Delfim Netto, na FOLHA,
comenta a atual situação fiscal e cambial brasileira.
A situação fiscal da
economia brasileira e o seu equilíbrio externo apresentam alguns sinais
nebulosos.
Nada que possa ser considerado ameaçador no curto prazo, mas cuja evolução
exige cuidado. O último "Fiscal Monitor do FMI" ("Fiscal
Adjustment in a Uncertain World", April 2013) compara a situação fiscal
dos países do mundo entre 2008 (o ano em que se iniciou a crise que teima em
não terminar) e 2012.
A situação do Brasil revela
três fatos importantes: 1º) a crise não produziu um aumento substancial da relação
dívida pública bruta/PIB; 2º) esta estabilizou-se em nível desconfortável
quando comparada com a dos outros países emergentes; e 3º) a relação dívida
pública líquida/PIB é muito mais alta do que a deles.
Os efeitos do nível de endividamento e das
exigências de seu financiamento devem exercer alguma pressão sobre a formação
da taxa de juros real. Por outro lado, como a participação do financiamento
externo é relativamente baixo, tudo se passa hoje como se o Brasil estivesse
endividado em sua própria moeda, o que reduz o seu risco. O problema é que a nossa relação dívida pública
bruta/PIB continua igual ao dobro da dos países emergentes. É a quarta mais
elevada do mundo.
Um fato curioso é revelado pelos números da
tabela: a queda da relação entre a dívida líquida e a dívida bruta. Vemos que
em 2008 ela era menos discrepante da média dos países emergentes (69% contra
60%, ou seja, 15% de diferença). Em 2012 a distância aumentou (70% contra 51%,
ou seja, 37% de diferença). Isso sugere que provavelmente estamos misturando um
pouco menos do que deveríamos, de dívida "bruta" no cálculo da
"líquida". É claro que a situação não
é a mesma de 2008 (basta olhar para a acumulação de reservas), mas é inegável
que sem adequado esclarecimento, criam-se dúvidas sobre a situação fiscal.

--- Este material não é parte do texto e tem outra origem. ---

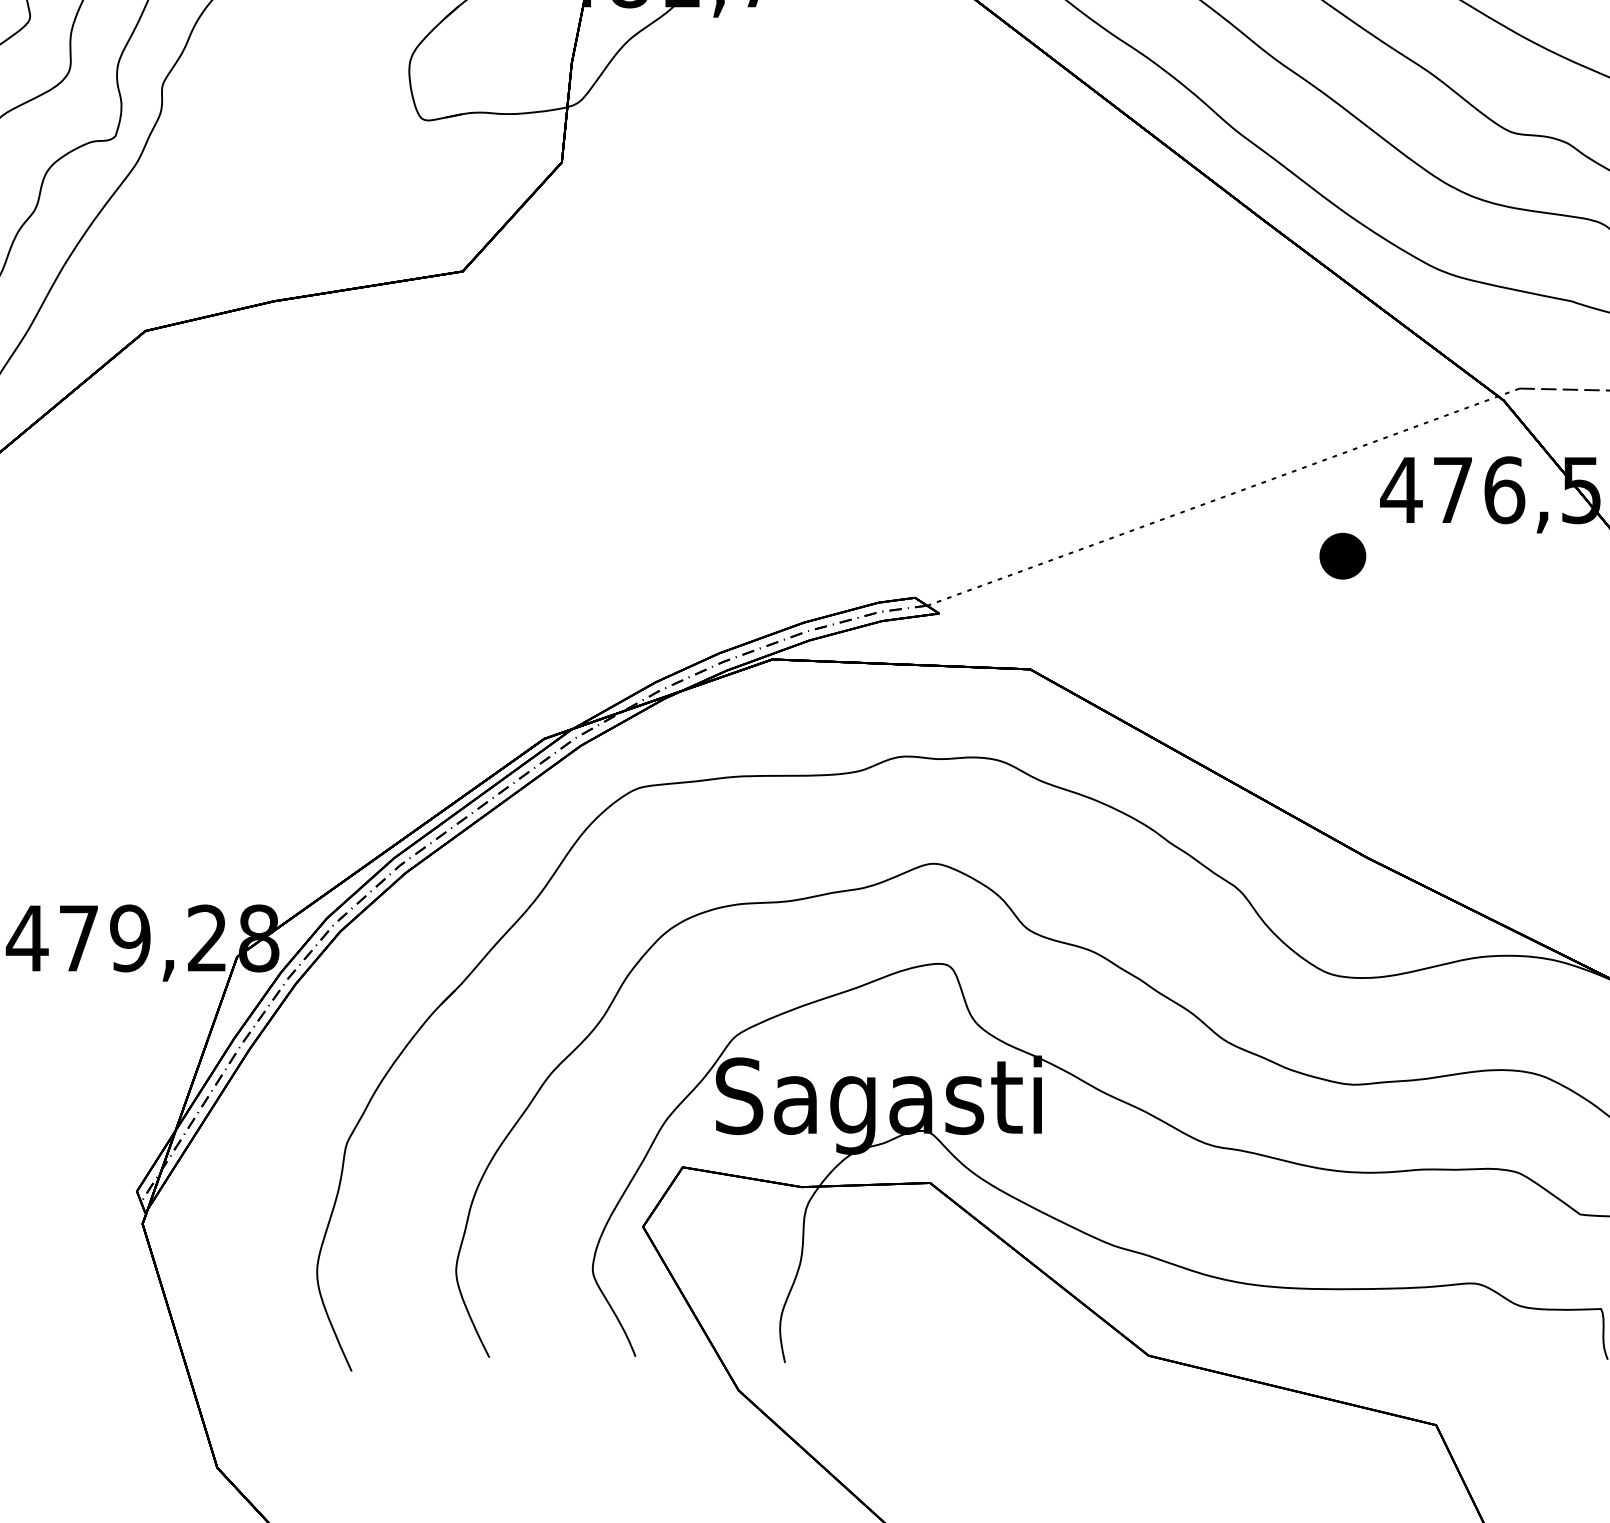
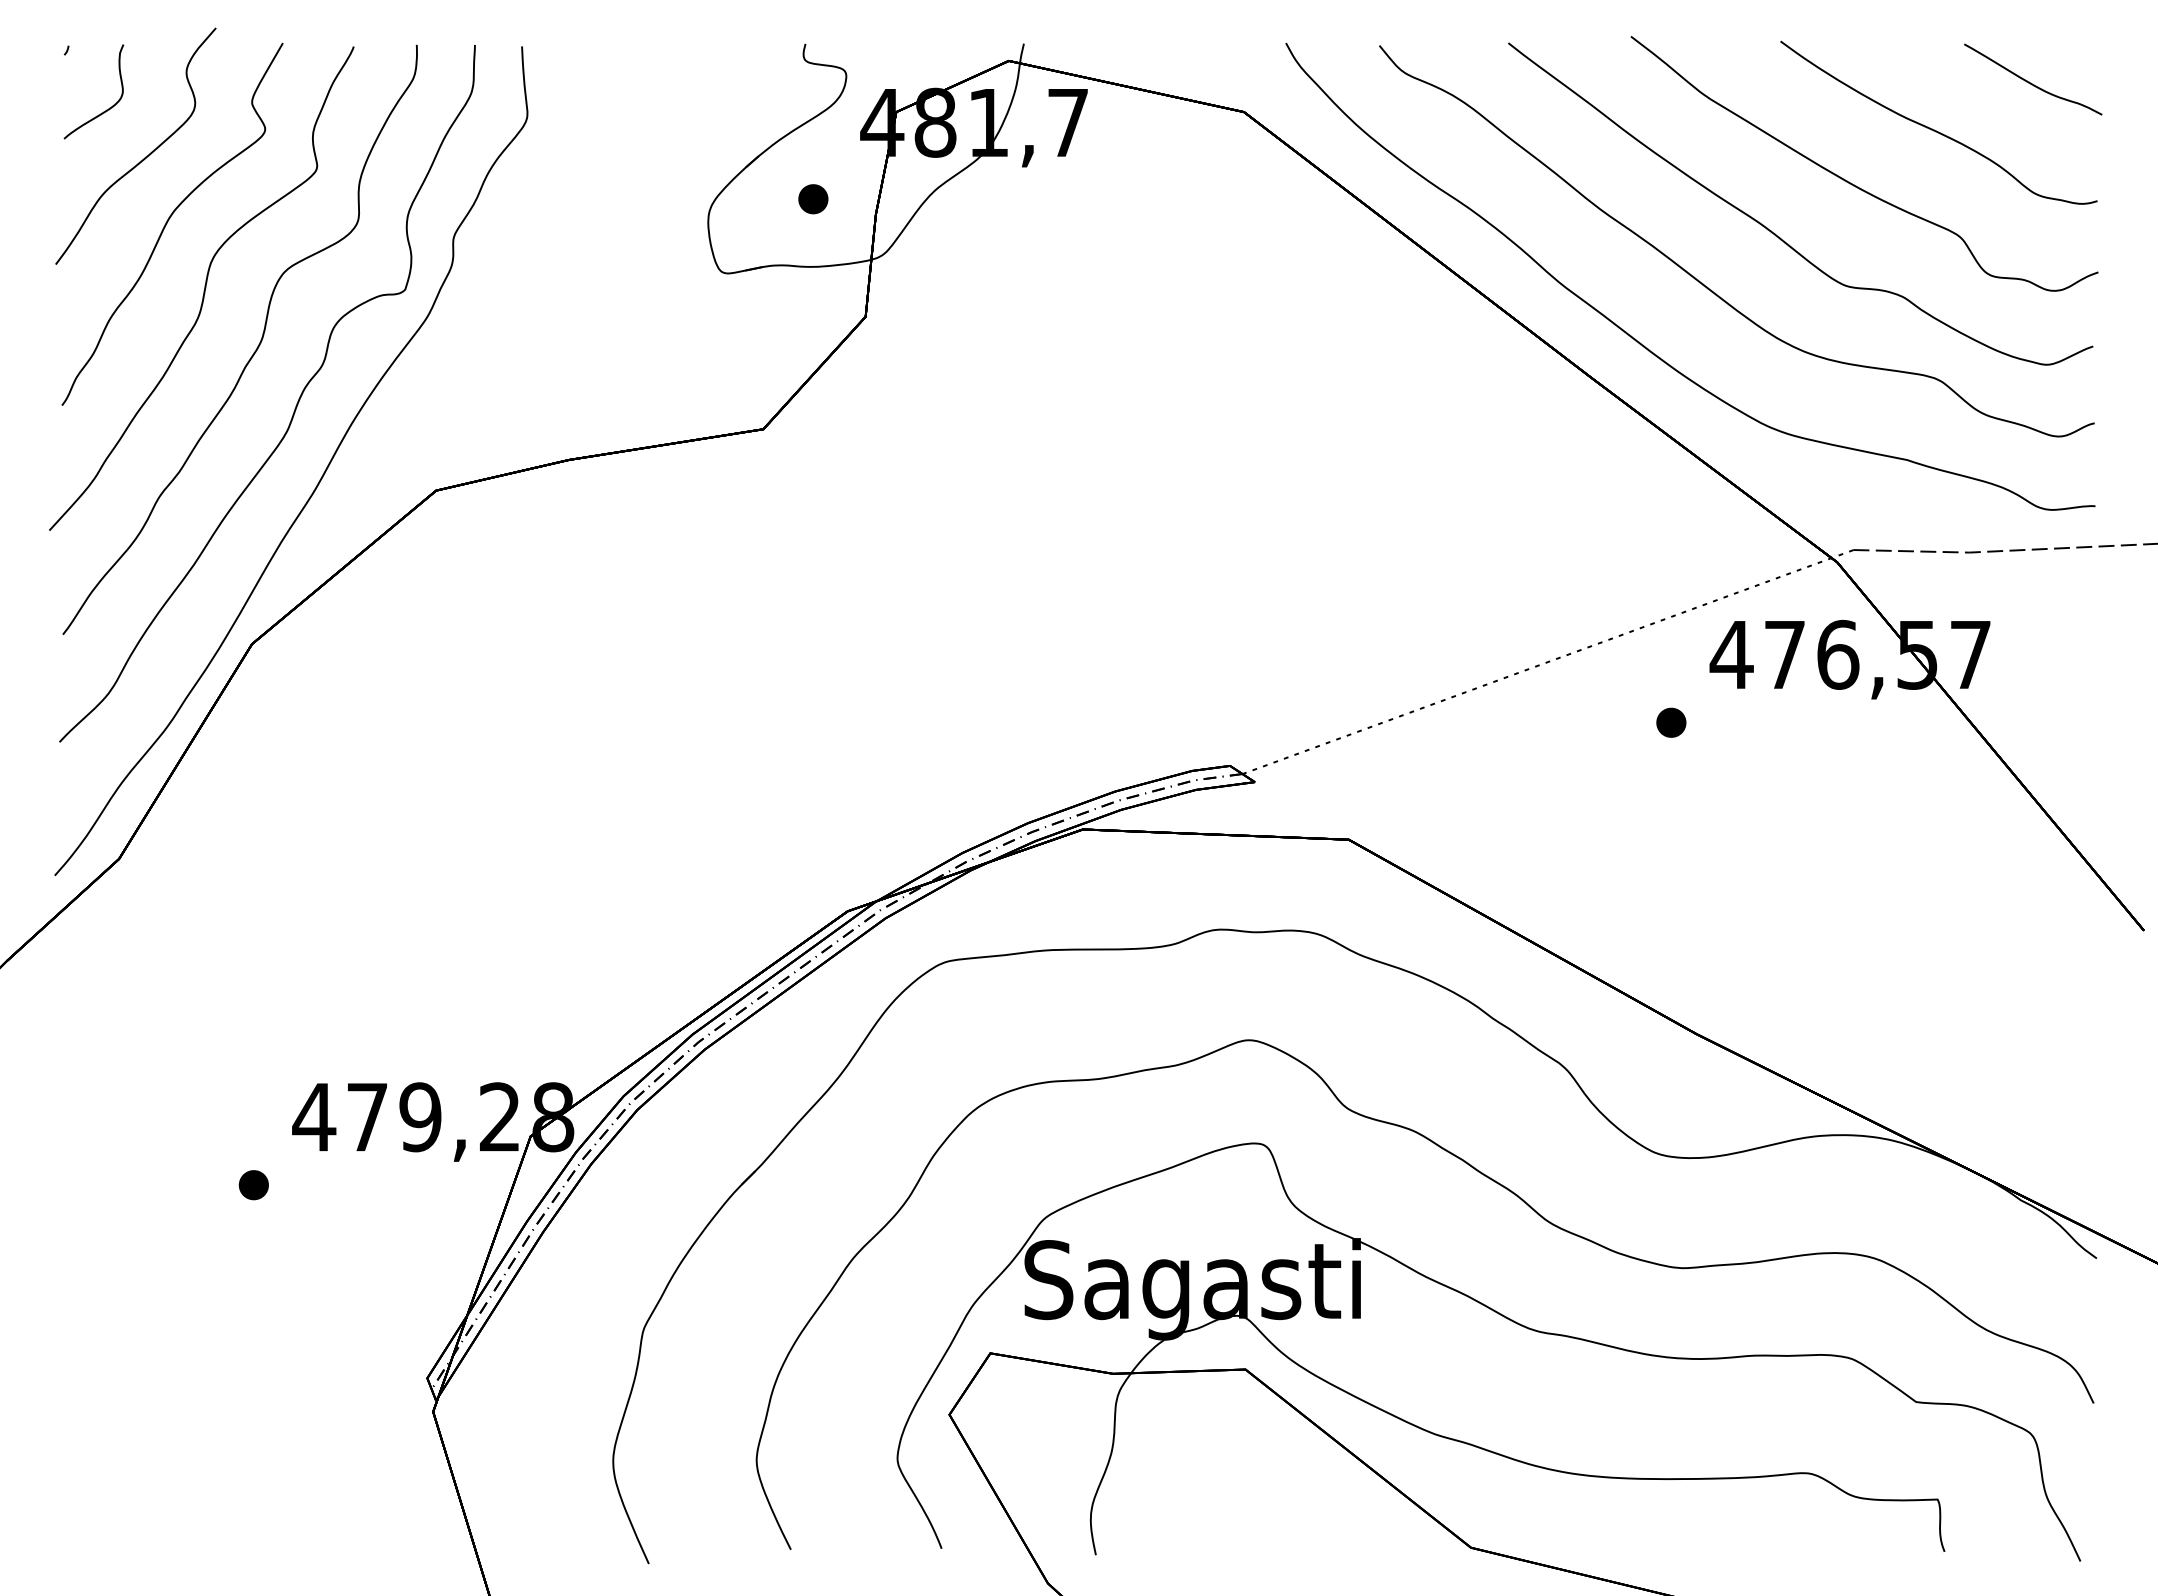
part: (511, 48) -> (813, 199), added
part: (1343, 555) -> (1671, 722), size x0.62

Para se ter uma ideia do que significa uma
dívida pública bruta/PIB de 68,5%, basta lembrar que antes da crise (2008),
essa era a relação na Alemanha, 66,8% (hoje é de 90,3%), e na França, de 68,2%
(hoje é de 92,9%). De qualquer forma não acreditamos que a correção eleve a
relação dívida líquida/PIB em muito mais do que 3% ou 4%. A questão é que ela
já é muito elevada quando comparada com a média dos outros países emergentes
(35,2% contra 24,7%).
Uma boa solução para
melhorar a credibilidade dos números fiscais, que sentiram os efeitos das
inúteis manobras contábeis, seria aprovar o projeto de lei que cria o Conselho
de Gestão Fiscal. Estabelecido na Lei de Responsabilidade Fiscal, dorme
esquecido no Congresso há pelo menos uma década.
O segundo assunto que ocupou o tempo dos
analistas na última semana foram os resultados do balanço de transações
correntes do primeiro trimestre, que atingiu 4,31% do PIB, contra 2,41% no seu
homólogo de 2012. A balança comercial revelou redução de US$ 7,6 bilhões e
depende de esclarecimento sobre os registros das importações da Petrobras.
As previsões do BC para o
ano são menos sombrias: superávit comercial de US$ 15 bilhões, com as
exportações crescendo 8,6%, e as importações, 11,6%. A estimativa para o
déficit em transações correntes é da ordem de US$ 67 bilhões, quase igual ao
montante dos investimentos diretos esperados para 2013, algo como US$ 65
bilhões.
Entretanto, com as incertezas que cercam a economia, é natural que esses
números sejam vistos com certa desconfiança.
Tal resultado não deveria ser surpresa,
porque o comportamento da taxa de câmbio nominal e o salário nominal, ambos
produto das próprias políticas social e econômica (ver gráfico), produziu
fantástica valorização do câmbio real (a relação entre o câmbio nominal o
salário real). Ela explica boa parte do persistente aumento do déficit em
transações correntes. Um significativo montante desse déficit financia o
consumo e não o investimento, o que tem sérias implicações para o longo prazo.
As alterações do câmbio
real levam, em média, dois anos para influir no déficit em transações
correntes. É o tempo que nos resta - em condições normais de pressão e
temperatura - para reduzi-lo a partir de 2015.